Personal information
- Full name: María José Pons Gómez
- Date of birth: 8 August 1984 (age 41)
- Place of birth: Sabadell, Spain
- Height: 1.73 m (5 ft 8 in)
- Position: Goalkeeper

Senior career*
- Years: Team / Apps / (Gls)
- 1999–2003: Sabadell
- 2003–2005: Barcelona
- 2005–2009: Levante
- 2009–2013: Espanyol
- 2013–2015: Valencia / 54 / (0)
- 2015–2017: Sabadell
- 2017: Zaragoza CFF / 8 / (0)
- 2017–2020: Espanyol / 32 / (0)

International career
- 2012–2013: Spain / 5 / (0)
- 2003–2019: Catalonia / 4 / (0)

= María José Pons =

Spanish footballer (born 1984)

María José Pons Gómez (born 8 August 1984), commonly known as Mariajo, is a Spanish former footballer who played as a goalkeeper.

She previously played for CD Sabadell, FC Barcelona, Levante UD, with whom she won one League and one Cup, and Valencia. She was a key player in the league success, conceding nine goals in 25 matches. She had previously won the 2003 Cup with CE Sabadell.
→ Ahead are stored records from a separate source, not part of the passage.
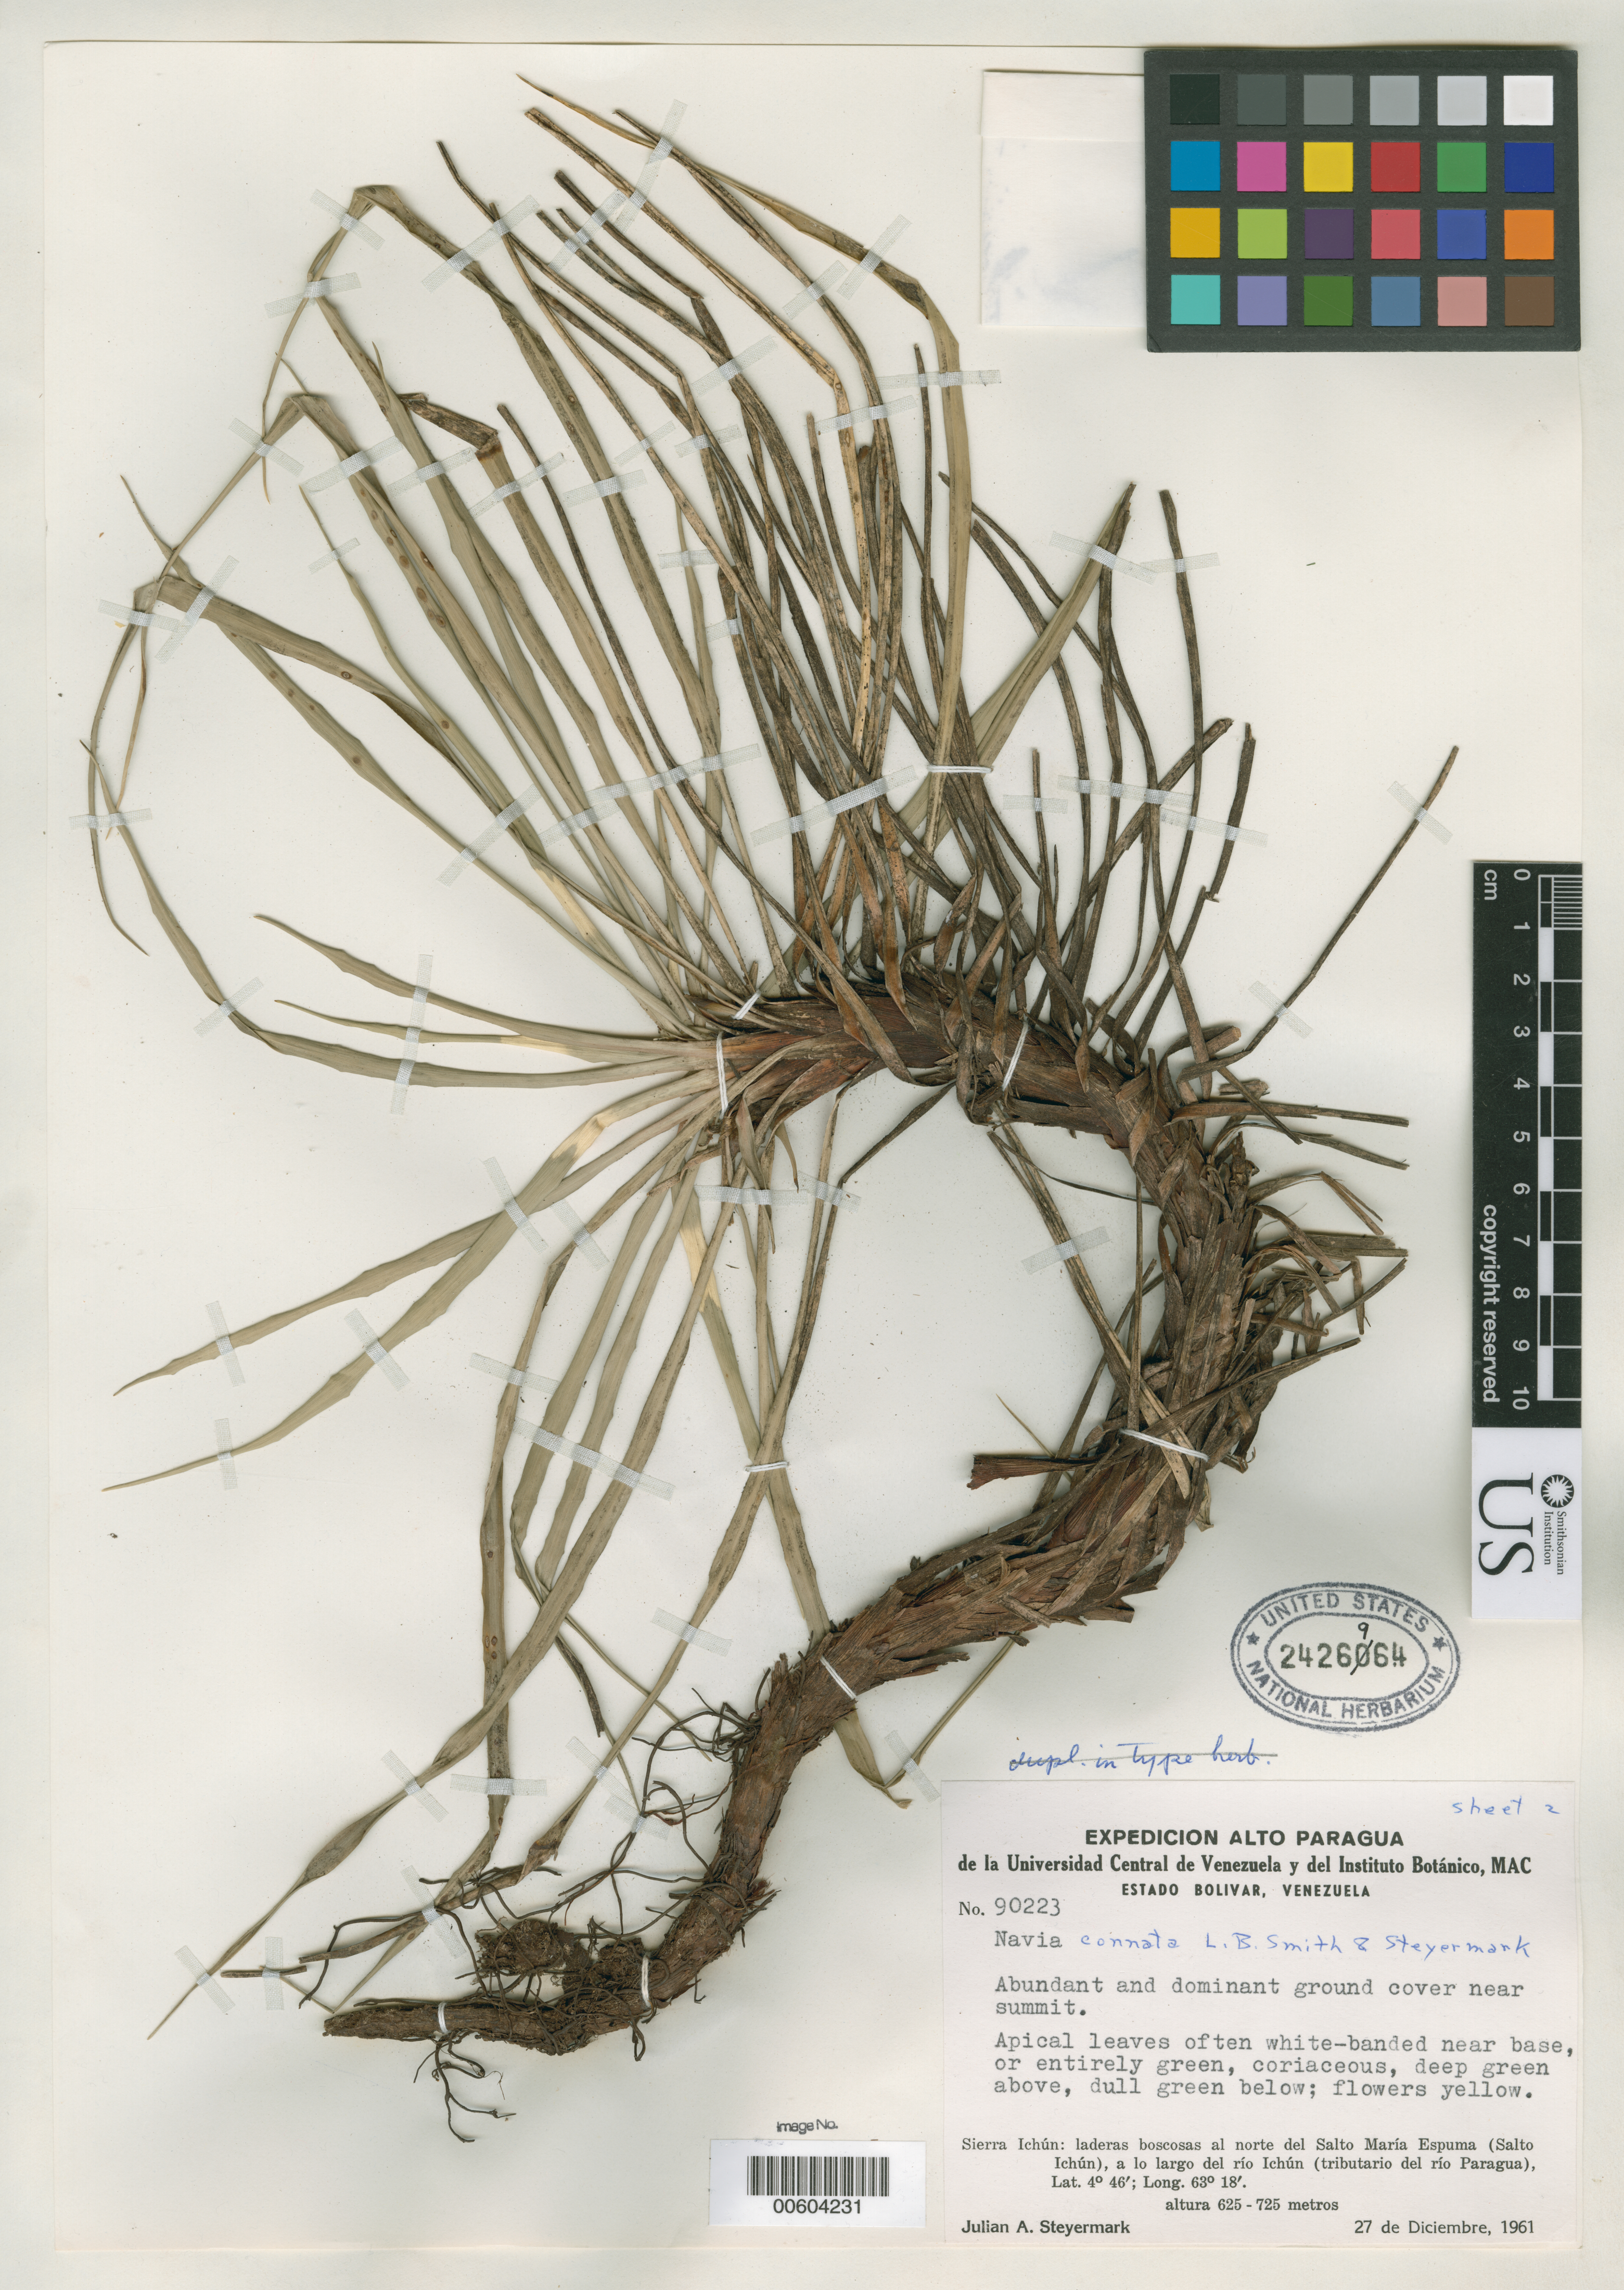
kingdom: Plantae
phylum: Tracheophyta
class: Liliopsida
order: Poales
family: Bromeliaceae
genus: Navia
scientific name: Navia connata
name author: L.B. Sm. & Steyerm.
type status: Holotype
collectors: J. Steyermark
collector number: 90223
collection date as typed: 27 Dec 1961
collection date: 1961-12-27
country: Venezuela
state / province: Bolivar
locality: Sierra Ichun, N of Salto Maria Espuma.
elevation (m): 625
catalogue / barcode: US 2426964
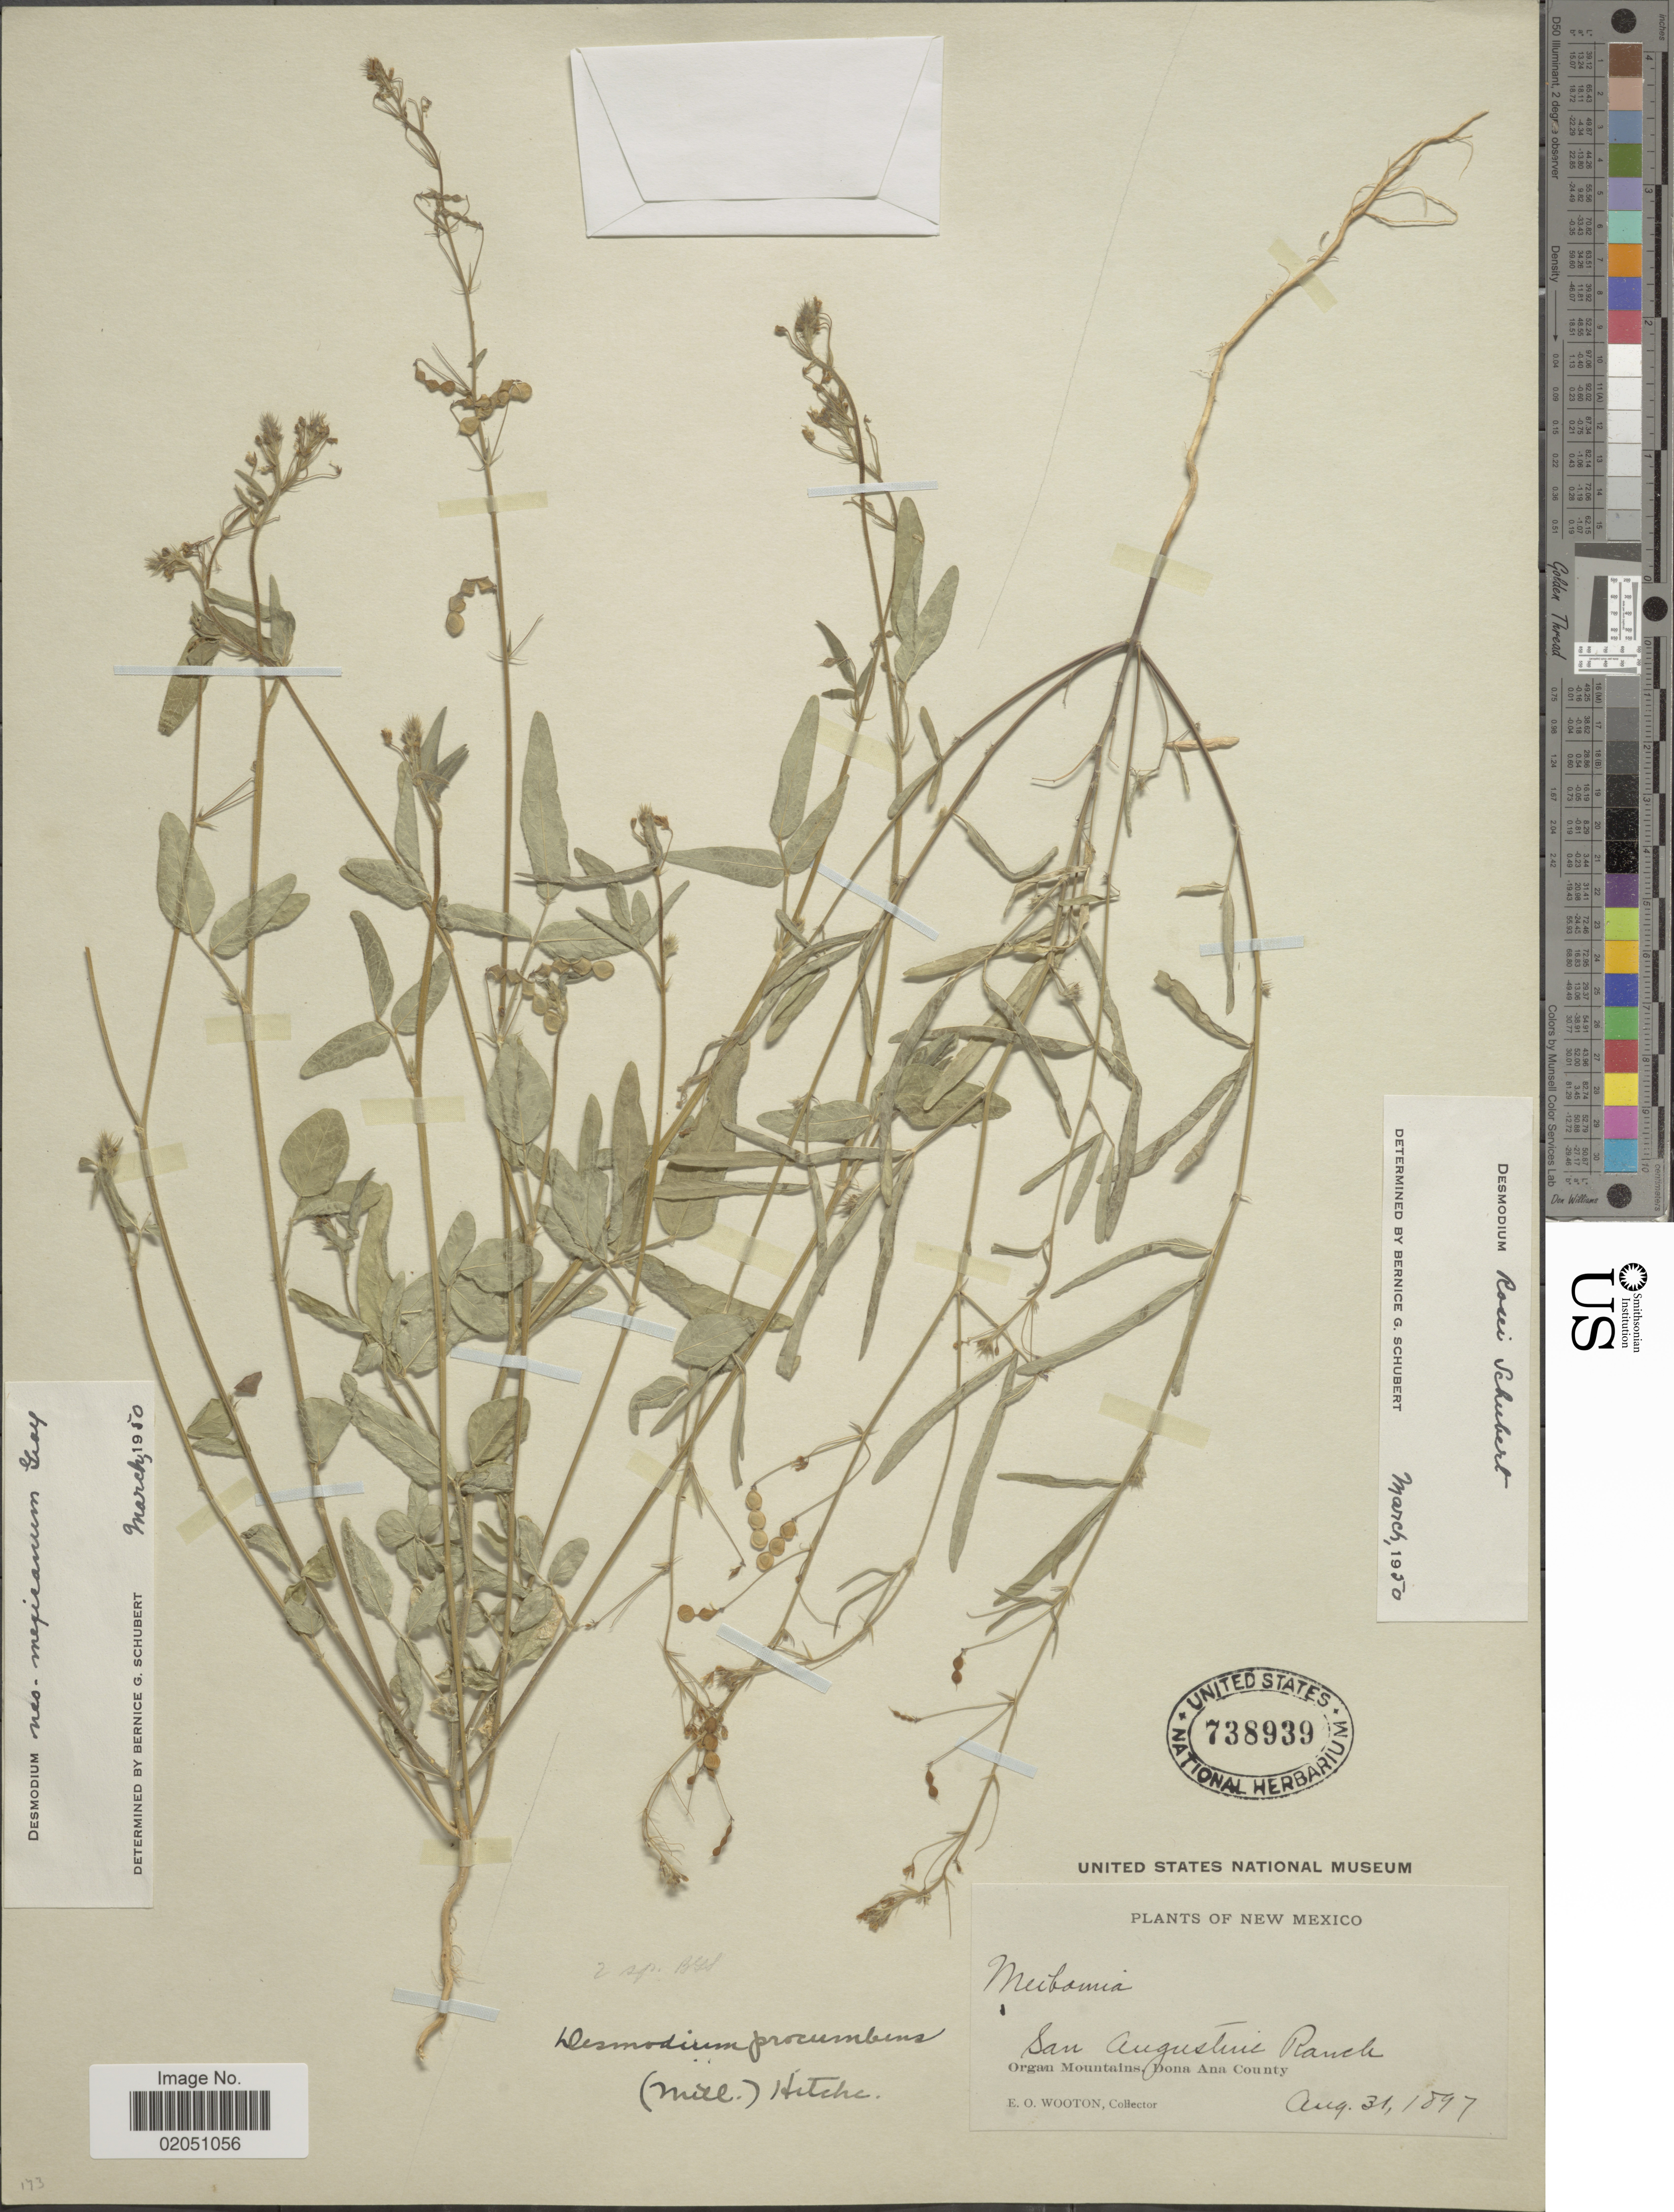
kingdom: Plantae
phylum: Tracheophyta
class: Magnoliopsida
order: Fabales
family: Fabaceae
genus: Desmodium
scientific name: Desmodium neomexicanum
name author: A. Gray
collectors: E. O. Wooton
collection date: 1897-08-31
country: United States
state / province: New Mexico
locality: San Augustine Ranch, Organ Mountains, Dona Ana County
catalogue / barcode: US 738939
During her four seasons with Espanyol (2009–2013) she added two further Cup winner's medals to her collection.

==Career==

She is a member of the Spain women's national football team, where she is a reserve goalkeeper as of the 2013 European Championship qualifying. When regular custodian Ainhoa Tirapu was injured, Mariajo stood in for qualifying games against Switzerland and Turkey.

==International career==

In June 2013, national team coach Ignacio Quereda confirmed Mariajo as a member of his 23-player squad for the UEFA Women's Euro 2013 finals in Sweden.